Ülkenin kültürel yapısının da etkisiyle en kalabalık grubun en güçlü olması ve bu gücün meşruiyetinin yeter nedeni olacağı bir önkabul olabiliyor. Her türlü eleştirinin milli iradeyi hiçe saymakla itham edilerek reddedilmesi ve politik liderin toplumdan adeta evin babasının çocuklarından beklediği şekilde saygı beklemesi, kolaylıkla kendisine saygısızlık yapıldığı hissine kapılması da aynı kaynaktan besleniyor.

– Diğer yandan muhalif kesimlerde de karşısındaki gücün kesinlikle meşru olmadığı yönünde bir duygu hakim. Seçimlerde bir türlü aydınlatılamayan şaibeler, trafoya giren kediler, YSK merkezine giren siyasiler, sonuçları seçimden önce veren resmi haber ajansları ve seçim sonuçlarındaki bazı gariplikler, devlet organlarının bütünüyle yapılan propaganda, basın üzerindeki finansal kontrol gibi pek çok unsur zaten suistimal edildiği hissedilen bu meşruiyetin zeminini iyice zedeliyor. Bu da tahammülü zorlaştıran başka bir etken.

– Bütün devlet aygıtlarının yanı sıra kamusal ve finans alanlarının bile doğrudan tek bir lidere bağlı oluşu şeklinde özetleyebileceğimiz neo-patrimonialistik yapılanmalar topluma boşaltım (katarsis) alanı bırakmayabilir. Sosyal medyada “atıp tutmak”, bir iki barışçıl gösteride bağırmak, nasıl da “kapak yaptı” denilen bir köşe yazısı okumak kitlelerin biriken öfkesini boşaltıp aslında muhalif dinamikleri zayıflatma olasılığı bile olan emniyet supaplarıdır. Gelin görün ki patrimonializmde böyle supaplara tolerans yoktur, bu yapının inşası için lider eleştirilemez olmalıdır. Bu toleranssız durum ülkeyi düdüğü olmayan düdüklü tencere gibi giderek artan basınçla felaketlere sürükleyebilir. Bu durumda da harareti veren ve düdüğü kapatan değil, içeride kaynayan suçlanacaktır elbette.
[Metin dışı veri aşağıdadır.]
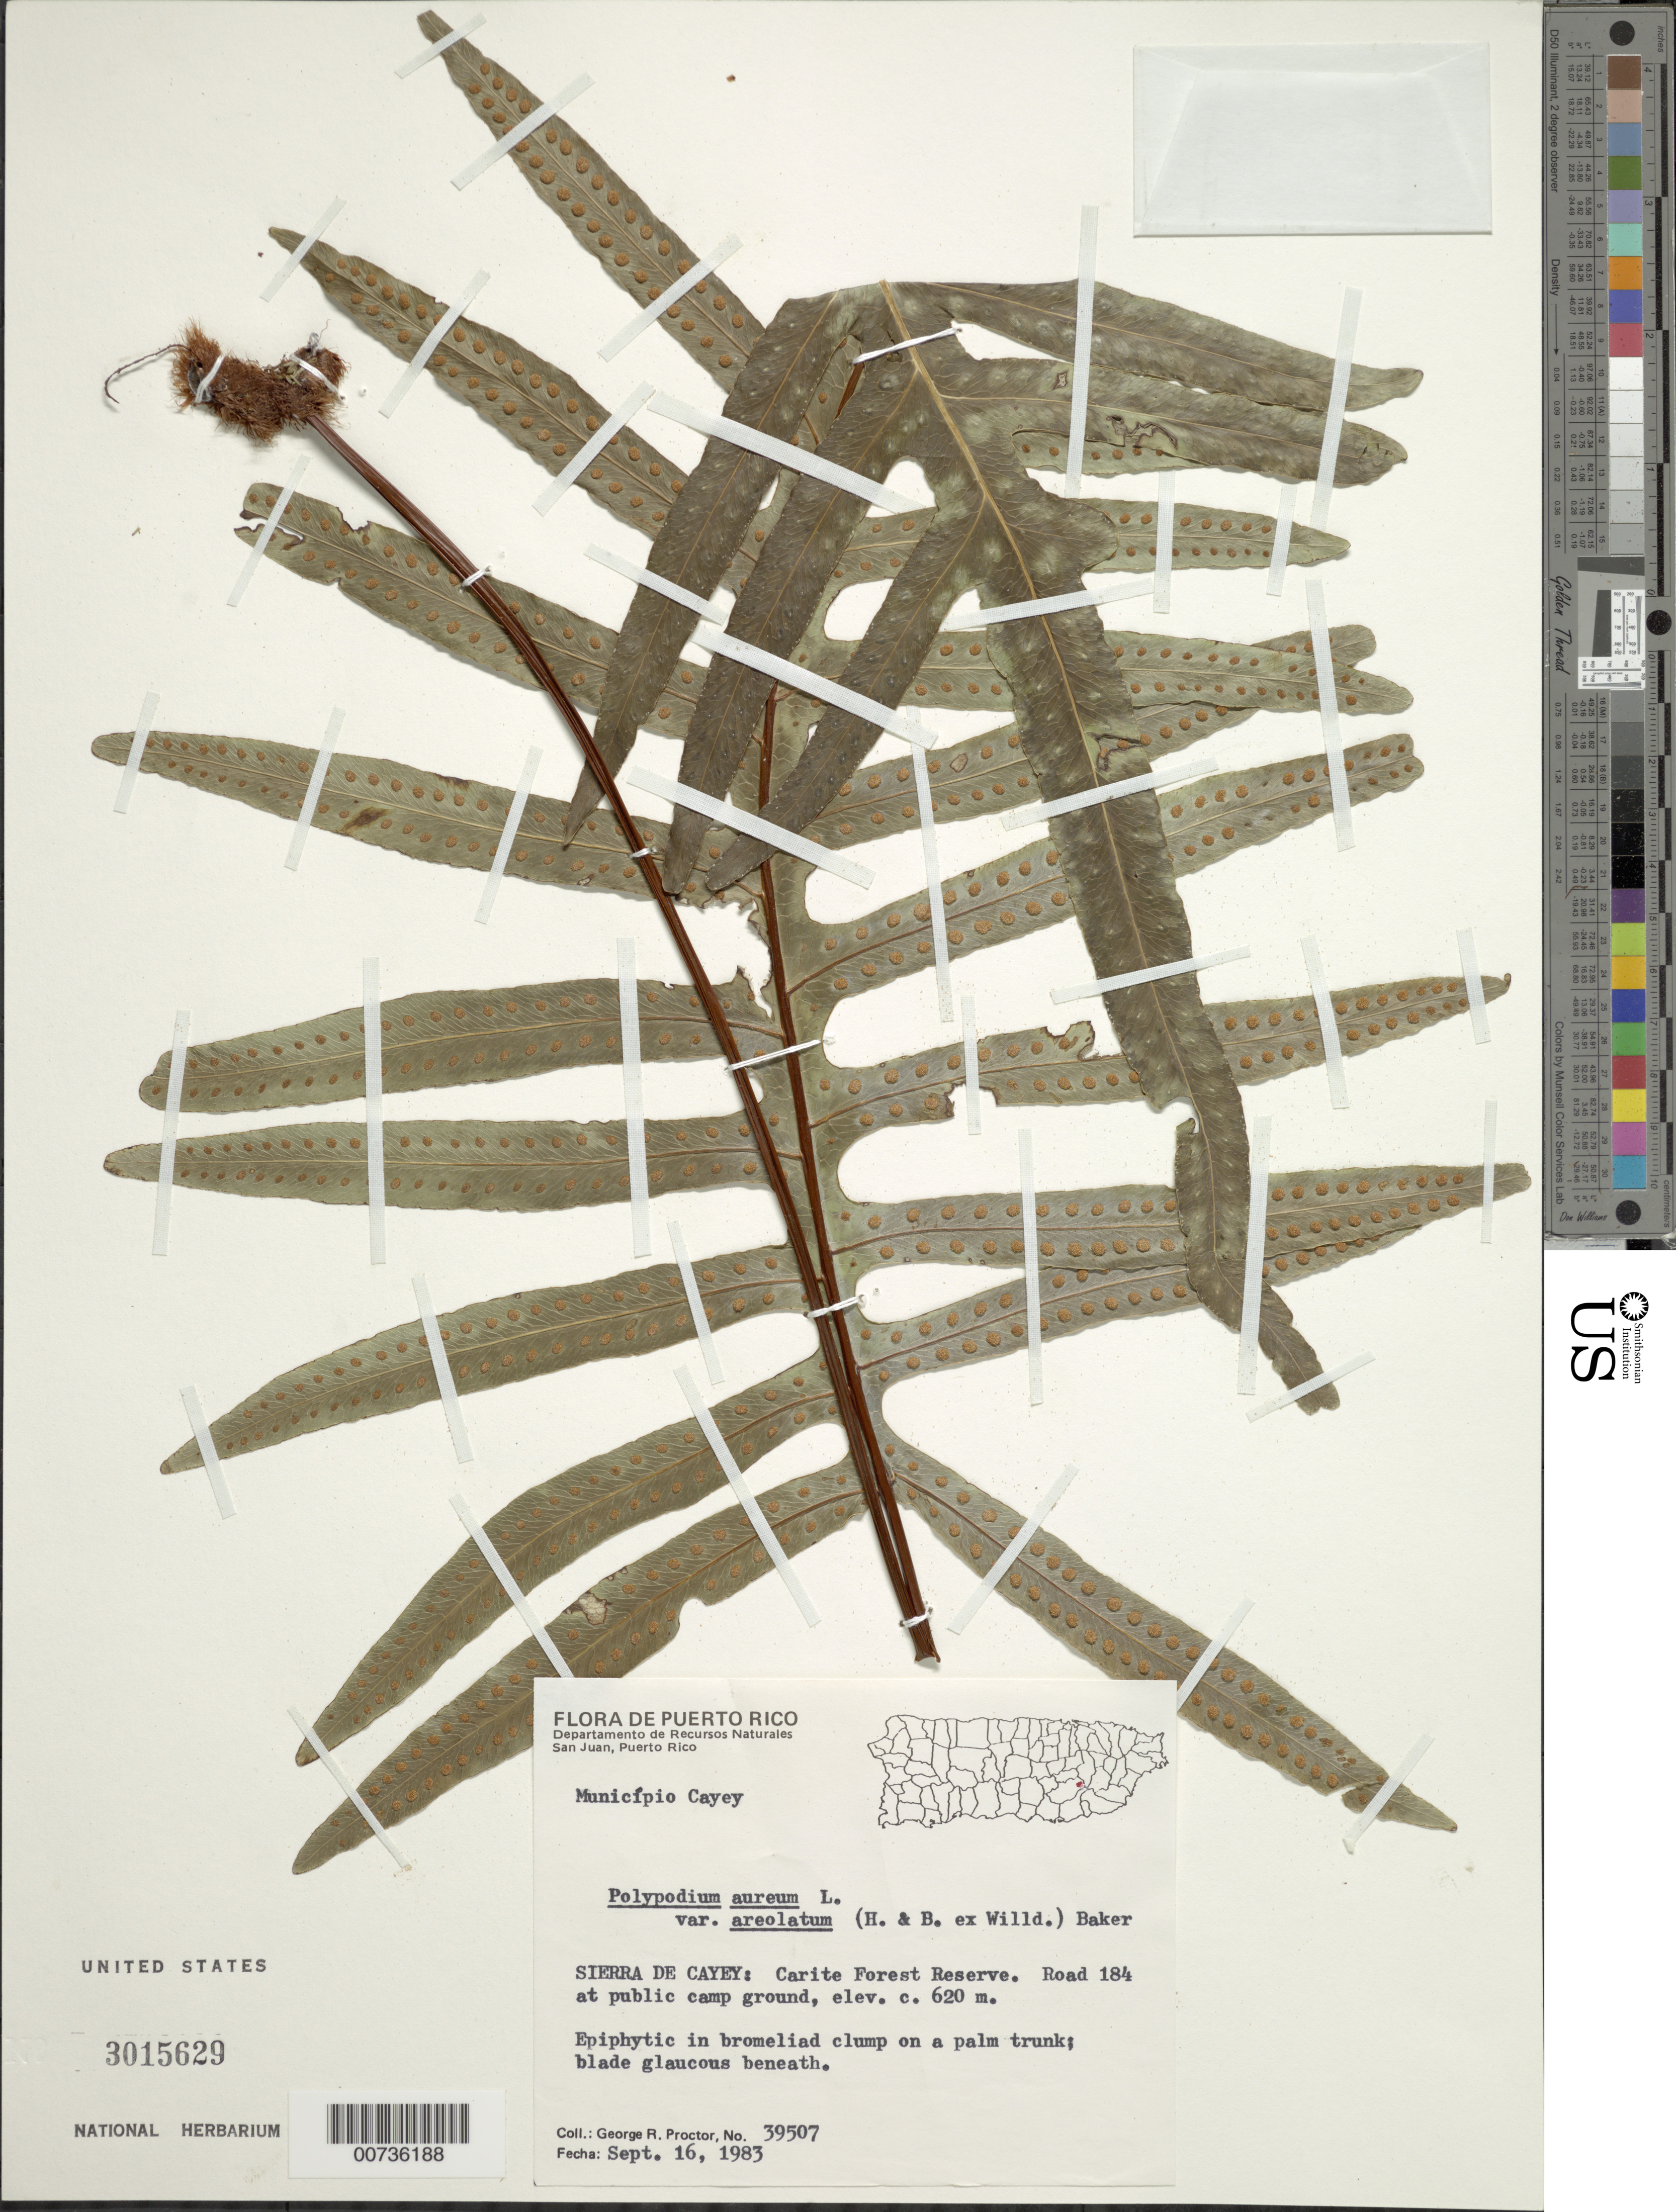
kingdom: Plantae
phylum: Tracheophyta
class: Polypodiopsida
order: Polypodiales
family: Polypodiaceae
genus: Phlebodium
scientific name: Phlebodium aureum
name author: (L.) J. Sm.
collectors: G. R. Proctor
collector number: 39507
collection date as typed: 16 Sep 1983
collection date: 1983-09-16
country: Puerto Rico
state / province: Cayey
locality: Sierra de Cayey: Carite Forest Reserve. Road 184 at public camp ground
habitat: Epiphytic in bromeliad clump on a palm trunk, blade glaucous beneath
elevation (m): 620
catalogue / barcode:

Konunun ikinci boyutu daha kolay anlaşılır. İnsanın içinde kötücüllüğe ilişkin sanıldığından çok daha güçlü bir potansiyel var. Philip Zimbardo, Stanley Milgram, Albert Bandura ve Muzaffer Şerif gibi sosyal psikologlar pek çok deneysel paradigma ile sıradan insanların nasıl bir kaç adımda sadiste ya da katile dönüşebileceğini göstermeleri sarsıcı etkiler bırakmıştır. Bireylerin topluca barışçıl biçimde yaşamlarını sürdürebilmeleri ancak diğerinin tanıklığı ile mümkün. Otorite figürlerinin şiddeti görmezden gelmesi, olumlaması ve en fenası bizzat uygulayarak model oluşturması halinde ise şiddete tanıklık edilmesi olanaksız hale gelmekte. Yani atasözünde imamla cemaat arasında tariflenen ilişki toplumsal gerilimde liderle taban arasında cereyan etmekte diyebiliriz. Mecliste vekil döven ve bununla övünen politikacının seçmeninin politikacıyı özeleştiriye davet etmesi yerine onu model alması gayet beklenebilir bir sonuç. Bu durumda şiddetin giderek artan bir hızla meşrulaşmasının bedellerini yaşayacağız. Aslında Ali İsmail’in davasında yargılanan fırıncının savunmasında darbe girişimini engellemekte olduğunu ifade etmesi bu bedellerden sayılabilir.

Sonuç olarak siyasi aktörlerce tetiklenen kutuplaşma ve gruplar arası düşmanlık dalgasının dönüp reel siyaseti de etkilemesi ve bu etkinin tekrar topluma dönmesi gibi bir durumu yaşamaktayız. Evet, bu tarif rezonans etkisini andırıyor. Rezonansın sonunun pek hayırlı olmadığını hatırlatmış ve buradan tarihe bir daha not düşmüş olalım.